Most dogs and cats with exocrine pancreatic insufficiency can be successfully treated by supplementation with pancreatic enzymes. Powder is more effective than tablets, capsules, and especially enteric-coated products. Initially, 1 teaspoon/10 kg should be given with each meal for dogs and 1 teaspoon/cat with each meal for cats. Once the clinical signs have completely resolved, the dose can be slowly decreased until the lowest effective dose has been reached. However, it should be noted that the lowest effective dose can vary between enzyme batches. Oral bleeding has been reported in 3 of 25 dogs with EPI treated with pancreatic enzyme supplements; the bleeding stopped in all three dogs after a dose reduction. Moistening the food and pancreatic powder mix may also decrease the frequency of this adverse effect.
Fresh pancreas may be a viable alternative to the use of powder; 1–3 oz (30–90 g) of raw chopped pancreas can replace 1 teaspoon of pancreatic extract. Raw pancreas can be kept frozen for several months without loss of enzymatic activity. Preincubation of the food with pancreatic enzymes or supplementation with bile salts is not necessary.
Even though pancreatic enzyme supplementation decreases the clinical signs in almost all animals, nutrient absorption, especially that of fats, is not normalized. Feeding low-fat diets to accommodate impaired fat digestion has been suggested, but this may further decrease fat assimilation and lead to deficiencies of fat-soluble vitamins and/or essential fatty acids. Some types of dietary fiber interfere with pancreatic enzyme activity, and a diet low in insoluble or nonfermentable fiber should be fed. In contrast, fermentable fiber (eg, FOS, beet pulp, or similar) can be given.

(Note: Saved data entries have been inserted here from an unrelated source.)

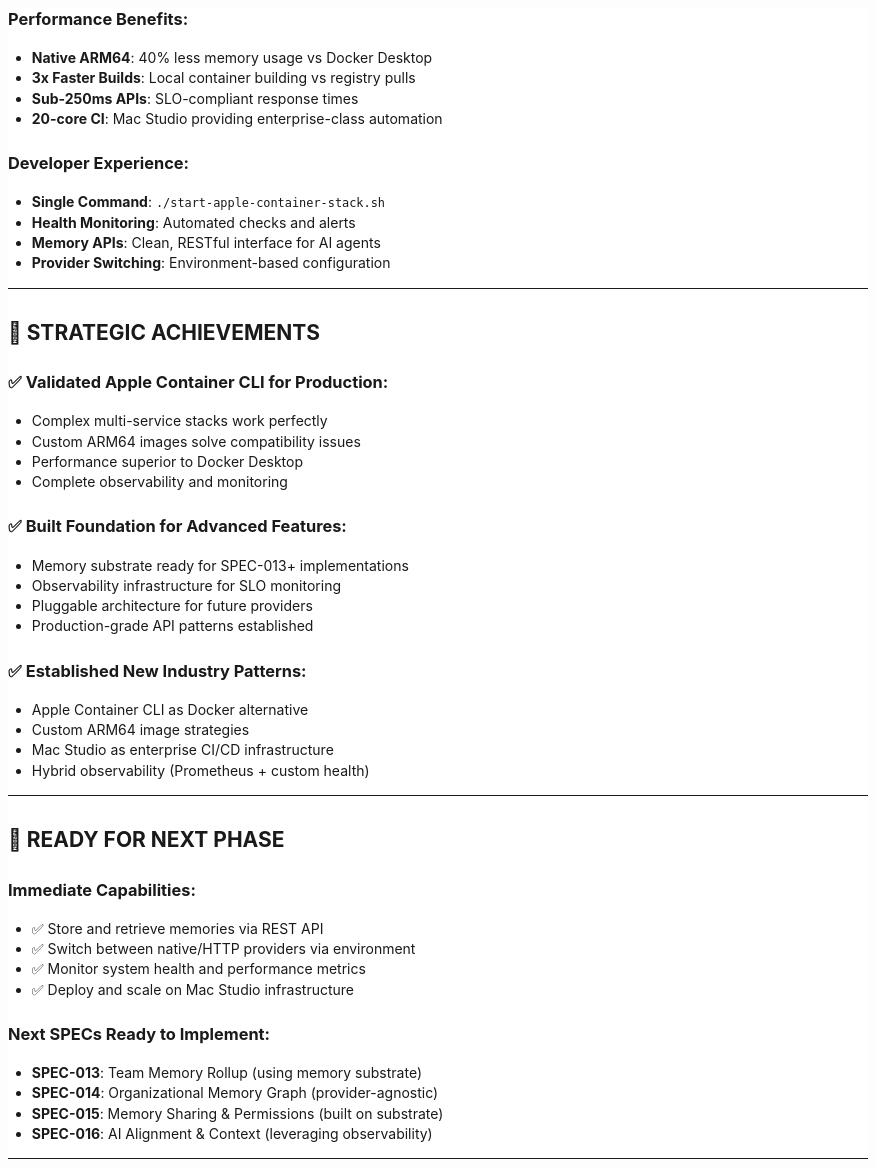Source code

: ### **Performance Benefits:**
- **Native ARM64**: 40% less memory usage vs Docker Desktop
- **3x Faster Builds**: Local container building vs registry pulls
- **Sub-250ms APIs**: SLO-compliant response times
- **20-core CI**: Mac Studio providing enterprise-class automation

### **Developer Experience:**
- **Single Command**: `./start-apple-container-stack.sh`
- **Health Monitoring**: Automated checks and alerts
- **Memory APIs**: Clean, RESTful interface for AI agents
- **Provider Switching**: Environment-based configuration

---

## 🎊 **STRATEGIC ACHIEVEMENTS**

### **✅ Validated Apple Container CLI for Production:**
- Complex multi-service stacks work perfectly
- Custom ARM64 images solve compatibility issues
- Performance superior to Docker Desktop
- Complete observability and monitoring

### **✅ Built Foundation for Advanced Features:**
- Memory substrate ready for SPEC-013+ implementations
- Observability infrastructure for SLO monitoring
- Pluggable architecture for future providers
- Production-grade API patterns established

### **✅ Established New Industry Patterns:**
- Apple Container CLI as Docker alternative
- Custom ARM64 image strategies
- Mac Studio as enterprise CI/CD infrastructure
- Hybrid observability (Prometheus + custom health)

---

## 🚀 **READY FOR NEXT PHASE**

### **Immediate Capabilities:**
- ✅ Store and retrieve memories via REST API
- ✅ Switch between native/HTTP providers via environment
- ✅ Monitor system health and performance metrics
- ✅ Deploy and scale on Mac Studio infrastructure

### **Next SPECs Ready to Implement:**
- **SPEC-013**: Team Memory Rollup (using memory substrate)
- **SPEC-014**: Organizational Memory Graph (provider-agnostic)
- **SPEC-015**: Memory Sharing & Permissions (built on substrate)
- **SPEC-016**: AI Alignment & Context (leveraging observability)

---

Enzyme supplementation alone may not lead to complete resolution of clinical signs; cobalamin deficiency should be considered as a possible cause. Cobalamin absorption depends on adequate synthesis and secretion of intrinsic factor. In both dogs and cats, the majority of intrinsic factor is synthesized and secreted by the exocrine pancreas, and >80% of dogs and almost all cats with EPI are cobalamin deficient. Also, cobalamin deficiency was the only independent risk factor for poor outcome in a study of dogs with EPI. Thus, serum cobalamin and folate concentrations should be routinely evaluated in small animals with suspected EPI. Dogs and cats with cobalamin deficiency, suggested by a severely decreased serum cobalamin concentration, should be supplemented with cobalamin, either parenterally or orally. Other hypovitaminoses have also been reported in animals with EPI. For example, vitamin K deficiency leading to a coagulopathy has been reported in some cats with EPI.

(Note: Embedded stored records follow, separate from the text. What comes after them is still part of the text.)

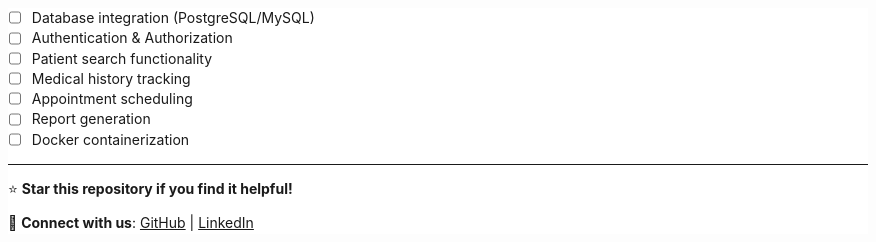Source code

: - [ ] Database integration (PostgreSQL/MySQL)
- [ ] Authentication & Authorization
- [ ] Patient search functionality
- [ ] Medical history tracking
- [ ] Appointment scheduling
- [ ] Report generation
- [ ] Docker containerization

---

⭐ **Star this repository if you find it helpful!**

🔗 **Connect with us**: [GitHub](https://github.com/meet4041) | [LinkedIn](https://www.linkedin.com/in/meetgandhi4041/)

Some animals may not respond to enzyme supplementation and cobalamin therapy and likely have concurrent small-intestinal disease. Animals with EPI commonly have concurrent small-intestinal dysbiosis and may benefit from antibiotic therapy (eg, tylosin). Inflammatory bowel disease also occurs in some animals with EPI. In those that do not respond to therapy, a proton pump inhibitor can also be tried.